Men's Nordic combined

World Championships

= Gustl Berauer =

Czechoslovak Nordic combined skier (1912–1986)

Gustav "Gustl" Berauer (5 November 1912 – 18 May 1986) was a Czechoslovak Nordic combined skier of German ethnicity who competed in the 1930s.

He was born in Pec pod Sněžkou, Bohemia, Austria-Hungary (now in the Czech Republic). At the 1936 Winter Olympics in Garmisch-Partenkirchen, Berauer finished 14th in the Nordic combined, 21st in the 18 km cross-country event and was part of the Czechoslovak team that finished 5th in the 4 x 10 km relay.

His real strength lay in the Nordic combined. He won a gold medal in that individual event at the 1939 FIS Nordic World Ski Championships in Zakopane while competing for Nazi Germany in the wake of Czechoslovakia being annexed in late 1938. It was the first German world champion in Nordic skiing. At the World Championships in 1941 in Cortina d'Ampezzo, he successfully defended his title. The World Championship, associated with the International Ski Federation (FIS), was officially cancelled in 1946.
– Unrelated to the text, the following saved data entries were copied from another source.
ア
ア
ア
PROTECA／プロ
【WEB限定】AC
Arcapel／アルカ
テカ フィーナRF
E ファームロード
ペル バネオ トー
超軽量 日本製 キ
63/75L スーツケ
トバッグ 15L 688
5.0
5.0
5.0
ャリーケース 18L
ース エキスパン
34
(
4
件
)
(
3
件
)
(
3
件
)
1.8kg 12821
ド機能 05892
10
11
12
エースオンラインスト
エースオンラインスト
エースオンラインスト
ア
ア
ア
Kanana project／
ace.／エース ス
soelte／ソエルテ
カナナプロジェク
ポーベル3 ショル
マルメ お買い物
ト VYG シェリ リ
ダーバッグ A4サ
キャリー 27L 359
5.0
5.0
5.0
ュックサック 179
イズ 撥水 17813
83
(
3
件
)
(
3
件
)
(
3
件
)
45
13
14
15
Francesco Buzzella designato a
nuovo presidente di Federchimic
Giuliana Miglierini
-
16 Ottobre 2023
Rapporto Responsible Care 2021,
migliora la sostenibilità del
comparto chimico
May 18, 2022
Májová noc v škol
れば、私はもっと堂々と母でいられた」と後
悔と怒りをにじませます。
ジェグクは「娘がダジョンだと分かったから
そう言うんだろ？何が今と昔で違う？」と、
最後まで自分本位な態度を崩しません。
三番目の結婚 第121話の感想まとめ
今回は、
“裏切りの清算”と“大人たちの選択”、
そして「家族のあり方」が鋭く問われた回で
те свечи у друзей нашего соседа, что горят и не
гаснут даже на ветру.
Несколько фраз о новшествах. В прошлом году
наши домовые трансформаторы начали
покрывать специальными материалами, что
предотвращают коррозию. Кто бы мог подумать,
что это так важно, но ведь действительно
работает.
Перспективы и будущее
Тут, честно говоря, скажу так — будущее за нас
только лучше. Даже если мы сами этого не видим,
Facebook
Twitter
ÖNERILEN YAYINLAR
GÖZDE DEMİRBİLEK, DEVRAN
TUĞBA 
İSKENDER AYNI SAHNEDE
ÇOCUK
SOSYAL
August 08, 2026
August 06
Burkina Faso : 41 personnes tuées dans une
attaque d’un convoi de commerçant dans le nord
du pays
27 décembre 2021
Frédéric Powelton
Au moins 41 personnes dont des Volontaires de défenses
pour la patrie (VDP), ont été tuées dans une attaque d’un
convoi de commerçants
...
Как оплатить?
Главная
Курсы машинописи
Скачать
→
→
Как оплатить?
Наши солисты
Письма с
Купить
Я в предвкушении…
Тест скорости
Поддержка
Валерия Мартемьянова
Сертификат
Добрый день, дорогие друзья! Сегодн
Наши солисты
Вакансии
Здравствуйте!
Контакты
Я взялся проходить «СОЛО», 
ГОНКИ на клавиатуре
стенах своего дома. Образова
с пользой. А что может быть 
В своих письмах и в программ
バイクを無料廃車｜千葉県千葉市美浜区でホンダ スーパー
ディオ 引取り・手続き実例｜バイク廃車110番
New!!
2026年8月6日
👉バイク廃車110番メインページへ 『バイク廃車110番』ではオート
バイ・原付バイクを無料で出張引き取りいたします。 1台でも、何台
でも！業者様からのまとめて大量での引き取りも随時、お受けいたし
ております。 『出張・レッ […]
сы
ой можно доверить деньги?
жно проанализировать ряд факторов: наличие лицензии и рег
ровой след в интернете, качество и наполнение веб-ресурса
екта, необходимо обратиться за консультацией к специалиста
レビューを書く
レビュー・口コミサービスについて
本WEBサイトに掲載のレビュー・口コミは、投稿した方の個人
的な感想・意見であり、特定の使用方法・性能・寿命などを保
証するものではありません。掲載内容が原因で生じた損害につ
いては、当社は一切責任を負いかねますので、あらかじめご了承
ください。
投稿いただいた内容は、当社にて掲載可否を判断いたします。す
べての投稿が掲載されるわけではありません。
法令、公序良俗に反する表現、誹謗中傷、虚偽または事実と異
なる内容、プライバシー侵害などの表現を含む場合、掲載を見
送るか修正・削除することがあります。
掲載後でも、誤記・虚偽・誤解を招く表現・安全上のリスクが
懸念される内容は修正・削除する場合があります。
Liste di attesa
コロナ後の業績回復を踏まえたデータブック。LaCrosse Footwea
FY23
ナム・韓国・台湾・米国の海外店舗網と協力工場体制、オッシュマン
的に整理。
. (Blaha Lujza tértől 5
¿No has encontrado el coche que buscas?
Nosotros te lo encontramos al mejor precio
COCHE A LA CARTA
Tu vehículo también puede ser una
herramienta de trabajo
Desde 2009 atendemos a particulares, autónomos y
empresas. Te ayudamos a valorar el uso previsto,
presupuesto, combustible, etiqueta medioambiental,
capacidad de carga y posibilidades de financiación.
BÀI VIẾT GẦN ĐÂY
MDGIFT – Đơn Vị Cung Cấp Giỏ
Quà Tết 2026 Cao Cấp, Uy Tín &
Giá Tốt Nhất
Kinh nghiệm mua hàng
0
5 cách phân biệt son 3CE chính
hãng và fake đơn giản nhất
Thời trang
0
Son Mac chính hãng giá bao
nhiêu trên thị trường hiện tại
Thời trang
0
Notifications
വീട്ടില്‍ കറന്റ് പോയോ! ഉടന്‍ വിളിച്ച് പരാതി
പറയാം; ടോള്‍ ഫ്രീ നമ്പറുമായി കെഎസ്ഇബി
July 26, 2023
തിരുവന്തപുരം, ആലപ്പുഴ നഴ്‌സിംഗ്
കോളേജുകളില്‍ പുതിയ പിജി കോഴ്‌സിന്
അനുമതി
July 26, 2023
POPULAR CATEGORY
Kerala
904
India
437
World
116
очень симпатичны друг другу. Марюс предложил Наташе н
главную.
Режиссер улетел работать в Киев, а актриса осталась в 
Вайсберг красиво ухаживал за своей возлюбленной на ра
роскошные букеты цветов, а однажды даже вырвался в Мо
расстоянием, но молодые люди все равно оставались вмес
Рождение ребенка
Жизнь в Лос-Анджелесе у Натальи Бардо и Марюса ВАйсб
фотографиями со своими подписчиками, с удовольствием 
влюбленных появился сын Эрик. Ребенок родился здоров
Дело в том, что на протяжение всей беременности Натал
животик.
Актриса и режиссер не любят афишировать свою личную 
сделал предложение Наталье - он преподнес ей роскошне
During World War II Berauer was a senior non-commissioned officer in the Gebirgsjäger corps (mountain troops). After the war he was incapable of returning to his sport due to a serious wound on the Eastern Front. From 1963 to 1975, he was the Chairman of the FIS Committee "Nordic combined". In 1986, Berauer died in Schliersee, Bavaria, Germany.